*** MATERIAL PROVIDED Section Begins ***

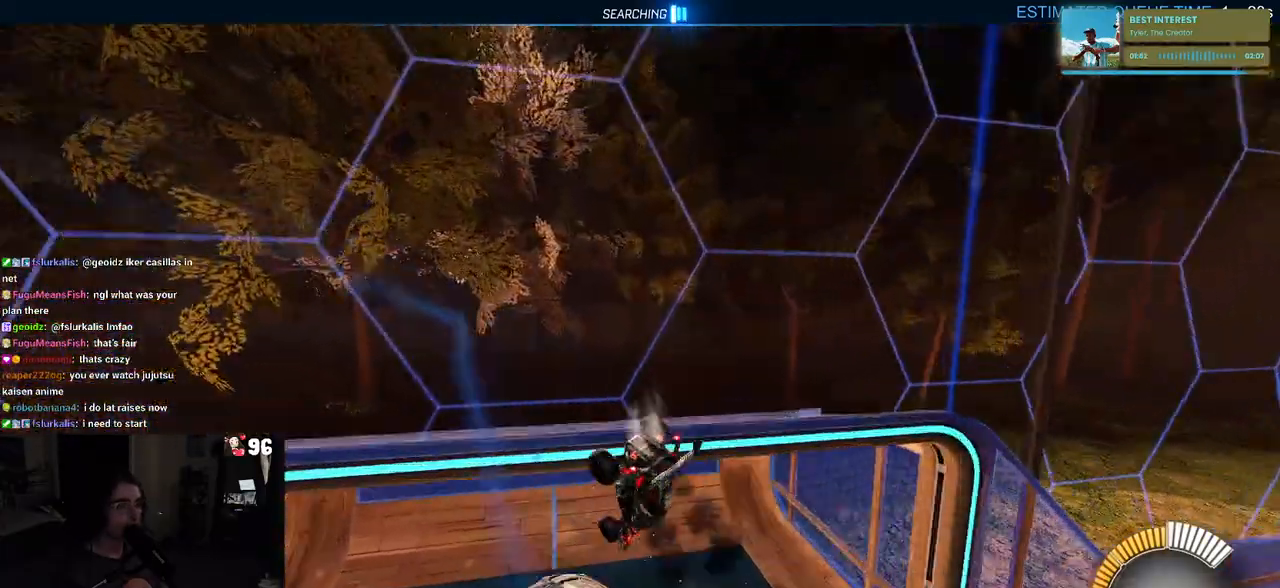
{"buttons": ["R1", "R2"], "left_stick": "down", "right_stick": "center", "events": [[17, "TRIANGLE", "down"], [133, "TRIANGLE", "up"], [500, "left_stick", "down"]]}
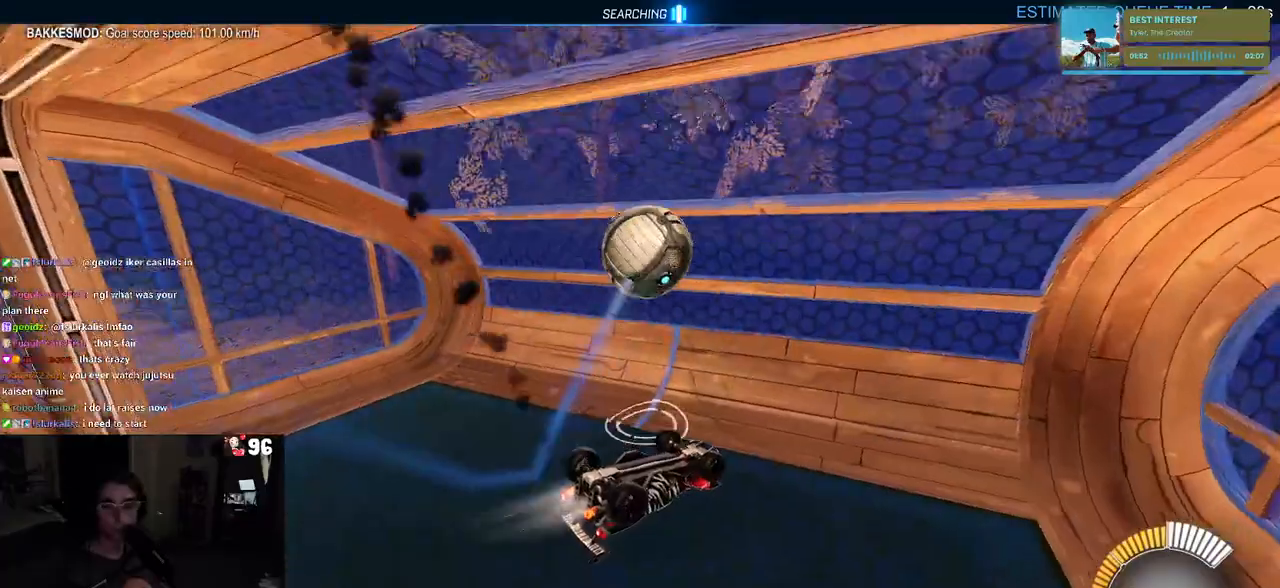
{"buttons": ["R2"], "left_stick": "center", "right_stick": "center", "events": [[50, "SQUARE", "down"], [333, "SQUARE", "up"], [433, "left_stick", "center"], [500, "R1", "up"]]}
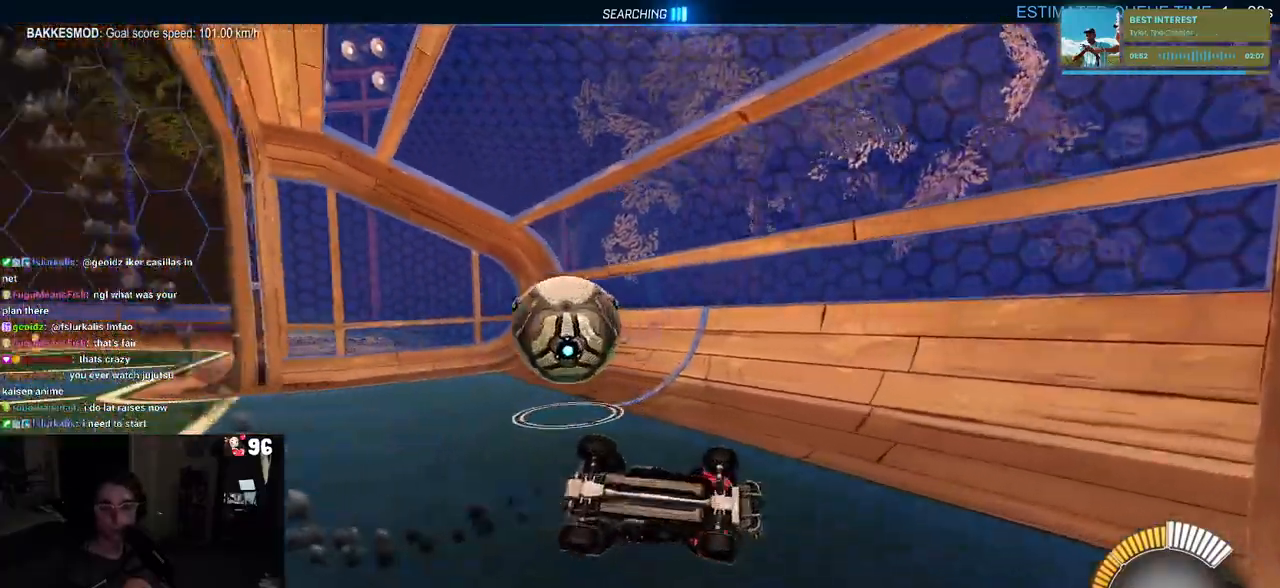
{"buttons": ["R2"], "left_stick": "right", "right_stick": "center", "events": [[367, "left_stick", "right"]]}
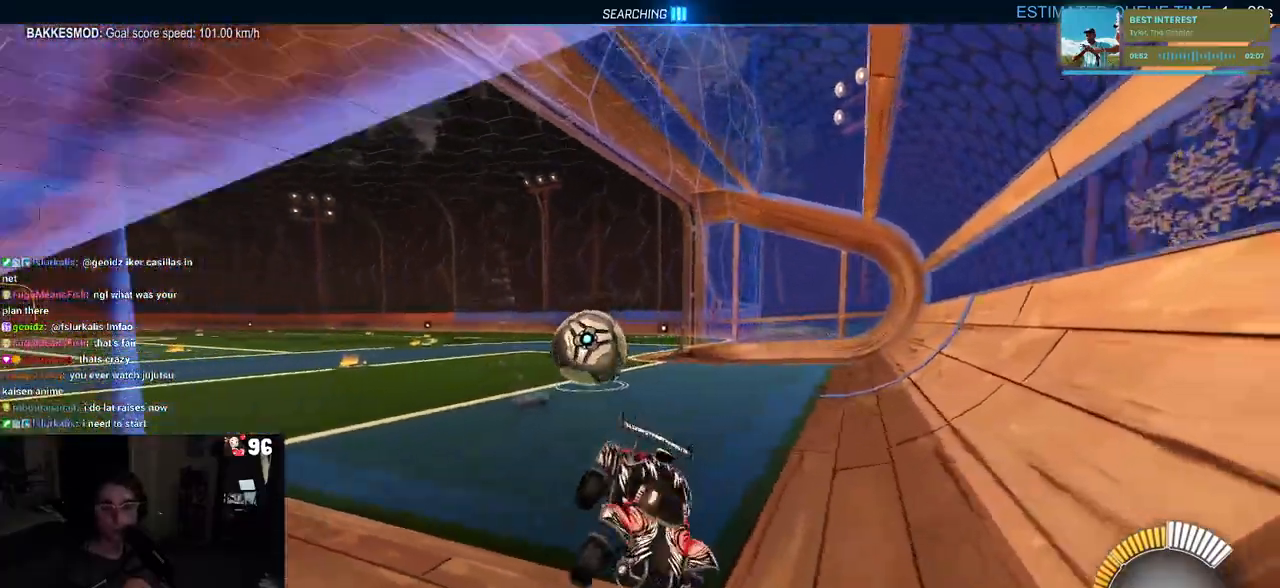
{"buttons": ["R2"], "left_stick": "right", "right_stick": "center", "events": [[50, "SQUARE", "down"], [183, "SQUARE", "up"]]}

*** MATERIAL PROVIDED Section Ends ***

## AIM OF THE EXERCISE
Each line in the data that holds the string "SQUARE" must be returned.

## EXPECTED ANSWER
{"buttons": ["R2"], "left_stick": "center", "right_stick": "center", "events": [[50, "SQUARE", "down"], [333, "SQUARE", "up"], [433, "left_stick", "center"], [500, "R1", "up"]]}
{"buttons": ["R2"], "left_stick": "right", "right_stick": "center", "events": [[50, "SQUARE", "down"], [183, "SQUARE", "up"]]}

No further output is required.